Sie schafften es, Büsbach der Jury so zu präsentieren, dass das Dorf Eindruck schindete. Die Silbermedaille war der Lohn und damit verbunden eine von städteregionalen Regionalentwicklerin Ruth Roelen moderierten Planungswerkstatt unter Beteiligung von Experten der Aachener Fachhochschule und RWTH. Das Ergebnis erstaunte selbst im Ort. In drei unterschiedlichen und getrennt beratenden Arbeitsgruppen kamen etwa zwei Dutzend Büsbacher zu einem einheitlichen Ergebnis: Der weitläufige Bereich um den Marktplatz soll durch ein einheitliches Bild als Zentrum des Dorfes herausgestellt werden.

„Wir in Büsbach“

Etwa zwischen Post und Galmeistraße nebst Einmündungsbereich von Bischofstraße und Denkmal sollen die Konrad-Adenauer-Straße niveaugleich mit identischem Belag gestaltet, der Markt aus seiner Seitenlage hervorgeholt und die Eingangsbereiche betont werden.

„Das waren zwar alles nur Skizzen mit vielen kleinen unterschiedlichen Details“, sagt Dahmen, „aber sie zeigten, dass die Büsbacher da auf einer Linie sind.“ Die Visionen aus dem Barenland sollten dann von einem Planungsbüro gemeinsam mit den Bürgern in einem ordentlichen Planungsentwurf zusammengefasst werden. „Auf dieser Basis hätten dann einzelne Projekte peu á peu, so wie die Finanzen es ermöglichen, wie bei einem Puzzle umgesetzt werden können“, so Dahmen: „Das ist der richtige Weg“, einer zukunftsträchtigen Dorfentwicklung keine ungewollten Steine in den Weg zu legen, die im Nachhinein nicht mehr ausgeräumt werden könnten und würden. Doch die Schaffung des Rahmenkonzeptes scheiterte bis dato an fehlenden Finanzen.
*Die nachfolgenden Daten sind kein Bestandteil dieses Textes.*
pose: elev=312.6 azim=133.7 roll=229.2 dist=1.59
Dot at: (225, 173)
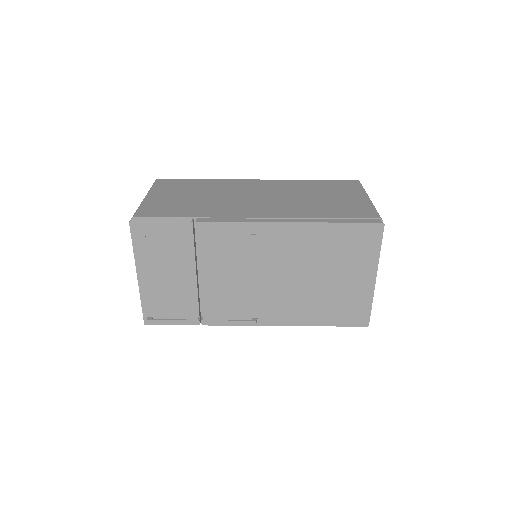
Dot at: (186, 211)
Frustrierend waren für die Büsbacher die vergangenen Jahre des Verhinderns und des Wartens – auch auf die Lösung ungelöster Probleme. Mittlerweile steht der einzige Kinderspielplatz des Ortes auf dem Brockenberg zwar vor der Fertigstellung, aber er gilt als nicht ausreichend für den größten Stadtteil Stolbergs. Die ältere Jugend vermisst Attraktivität, Senioren würden sich über einige weitere Ecken zum Verweilen freuen, und mittlerweile bleibt selbst Büsbach von der Leerstands-Problematik nicht verschont.

Im Rathaus freut sich Andreas Pickhardt über die Rückkehr der finanziellen Möglichkeiten für Büsbach. „Wir möchten nächstes Jahr da anknüpfen, wo wir aufhören mussten“, sagt der für Stadtentwicklung zuständige Fachbereichsleiter. Das bereits involvierte Büro 3D soll im kommenden Jahr beginnen, gemeinsam mit den Bürgern den Rahmenplan aufzustellen.
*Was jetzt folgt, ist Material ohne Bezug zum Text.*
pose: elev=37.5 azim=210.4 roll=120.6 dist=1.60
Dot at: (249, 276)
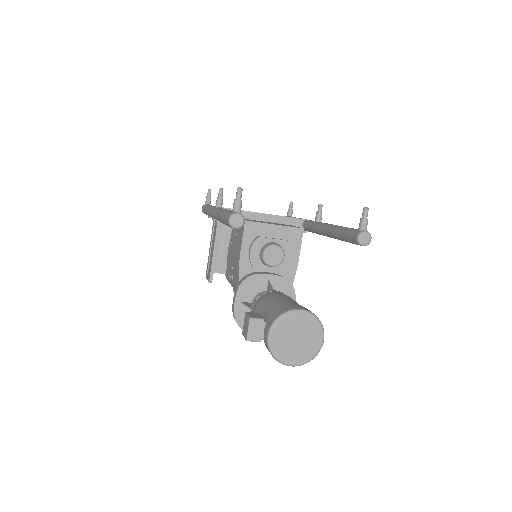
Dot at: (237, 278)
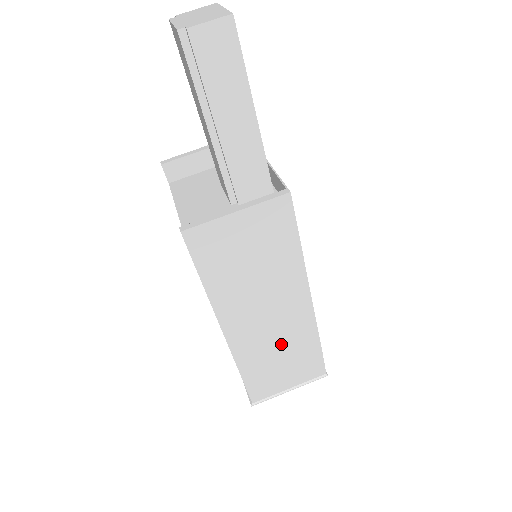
Doch so ganz untätig waren engagierte Büsbacher hinter den Kulissen dann doch nicht. Seit vielen Monaten wird gearbeitet an und beraten über einen Dachverband nicht nur für Vereine, sondern auch für einzelne Bürger, die sich für Büsbach auf unterschiedliche Weise engagieren wollen. Vor Ort sind einige Geschäftsleute bereits zusammengeschlossen im Büsbacher Aktionsring Handel und Handwerk, der wiederum einer von zwölf Mitgliedsverbänden in der Interessengemeinschaft Büsbacher Vereine ist.

„Wir sollten attraktiver für andere werden“, markierte deren Vorsitzender Georg Blatzheim bereits vor einem Jahr und läutete damit eine Öffnung der IG für juristische wie auch Einzelpersonen ein. Auf der Jahreshauptversammlung am morgigen Abend sollen die Grundlagen geschaffen werden für den Zusammenschluss „Wir in Büsbach“.